Some methodological issues have been raised regarding the measurement of FC, not least because different antibodies are used in the different ELISAs available [21, 30]. The ELISA used in this study has been thoroughly reviewed and suggested to be superior to some other ELISAs, although conflicting data have been presented [21, 30, 31].

This study has important limitations. Not all patients had been subject to invasive GI examination, and only procedures carried out within 1 year of the FC measurement were considered valid for this study, together with a previous diagnosis of chronic GI disease. It is possible, therefore, that we underestimated the true prevalence of organic GI disease in the cohort. In addition, this study comprised only 56 patients with pSS. Further prospective studies involving larger patient cohorts that include routine endoscopy are needed before any firm conclusions can be drawn regarding the pathophysiology behind the elevated FC in pSS.

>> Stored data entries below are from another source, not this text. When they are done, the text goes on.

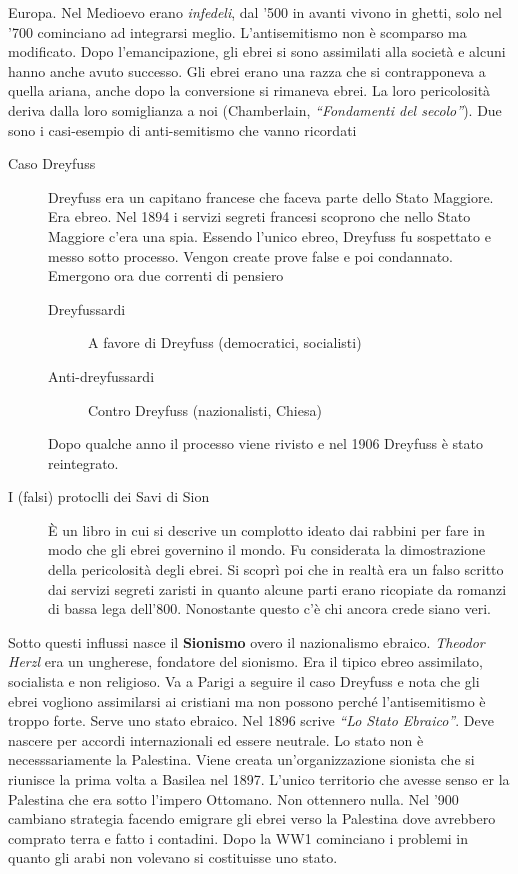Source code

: Europa. Nel Medioevo erano \emph{infedeli}, dal '500 in avanti vivono in ghetti, solo nel '700 
cominciano ad integrarsi meglio. L'antisemitismo non è scomparso ma modificato. Dopo l'emancipazione,
gli ebrei si sono assimilati alla società e alcuni hanno anche avuto successo. Gli ebrei erano una
razza che si contrapponeva a quella ariana, anche dopo la conversione si rimaneva ebrei. La loro
pericolosità deriva dalla loro somiglianza a noi (Chamberlain, \emph{``Fondamenti del  
secolo''}).
Due sono i casi-esempio di anti-semitismo che vanno ricordati
\begin{description}
  \item[Caso Dreyfuss] Dreyfuss era un capitano francese che faceva parte dello Stato Maggiore. Era
    ebreo. Nel 1894 i servizi segreti francesi scoprono che nello Stato Maggiore c'era una spia.
    Essendo l'unico ebreo, Dreyfuss fu sospettato e messo sotto processo. Vengon create prove false
    e poi condannato. Emergono ora due correnti di pensiero
    \begin{description}
      \item[Dreyfussardi] A favore di Dreyfuss (democratici, socialisti)
      \item[Anti-dreyfussardi] Contro Dreyfuss (nazionalisti, Chiesa)
    \end{description}
    Dopo qualche anno il processo viene rivisto e nel 1906 Dreyfuss è stato reintegrato.
  \item[I (falsi) protoclli dei Savi di Sion] È un libro in cui si descrive un complotto ideato
    dai rabbini per fare in modo che gli ebrei governino il mondo. Fu considerata la dimostrazione
    della pericolosità degli ebrei. Si scoprì poi che in realtà era un falso scritto dai servizi
    segreti zaristi in quanto alcune parti erano ricopiate da romanzi di bassa lega dell'800.
    Nonostante questo c'è chi ancora crede siano veri.
\end{description}
Sotto questi influssi nasce il \textbf{Sionismo} overo il nazionalismo ebraico. 
\emph{Theodor Herzl} era un ungherese, fondatore del sionismo. Era il tipico ebreo assimilato, 
socialista e non religioso. Va a Parigi a seguire il caso Dreyfuss e nota che gli ebrei vogliono 
assimilarsi ai cristiani ma non possono perché l'antisemitismo è troppo forte. Serve uno stato 
ebraico. Nel 1896 scrive \emph{``Lo Stato Ebraico''}. Deve nascere per accordi internazionali ed 
essere neutrale. Lo stato non è necesssariamente la Palestina. Viene creata un'organizzazione 
sionista che si riunisce la prima volta a Basilea nel 1897. L'unico territorio che avesse senso er
la Palestina che era sotto l'impero Ottomano. Non ottennero nulla. Nel '900 cambiano strategia 
facendo emigrare gli ebrei verso la Palestina dove avrebbero comprato terra e fatto i contadini. 
Dopo la WW1 cominciano i problemi in quanto gli arabi non volevano si costituisse uno stato.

The prevalence of coeliac disease has been estimated to be 5 % among patients with pSS [32]. It should be noted that previous studies have suggested that serological testing is superior to FC in identifying coeliac disease in adults [33].

In the field of rheumatology, elevated FC levels have been reported in systemic sclerosis and ankylosing spondylitis, while knowledge on FC levels in RA is limited [25, 34, 35]. The role of FC testing in this field is not yet established, and further studies including FC data on patients with various rheumatic diseases are warranted.

Conclusions

GI symptoms in pSS are common. Regardless of symptoms, FC elevation, especially if >150 μg/g, may indicate concomitant organic GI disease (e.g., malignancy or IBD), which warrants further investigation.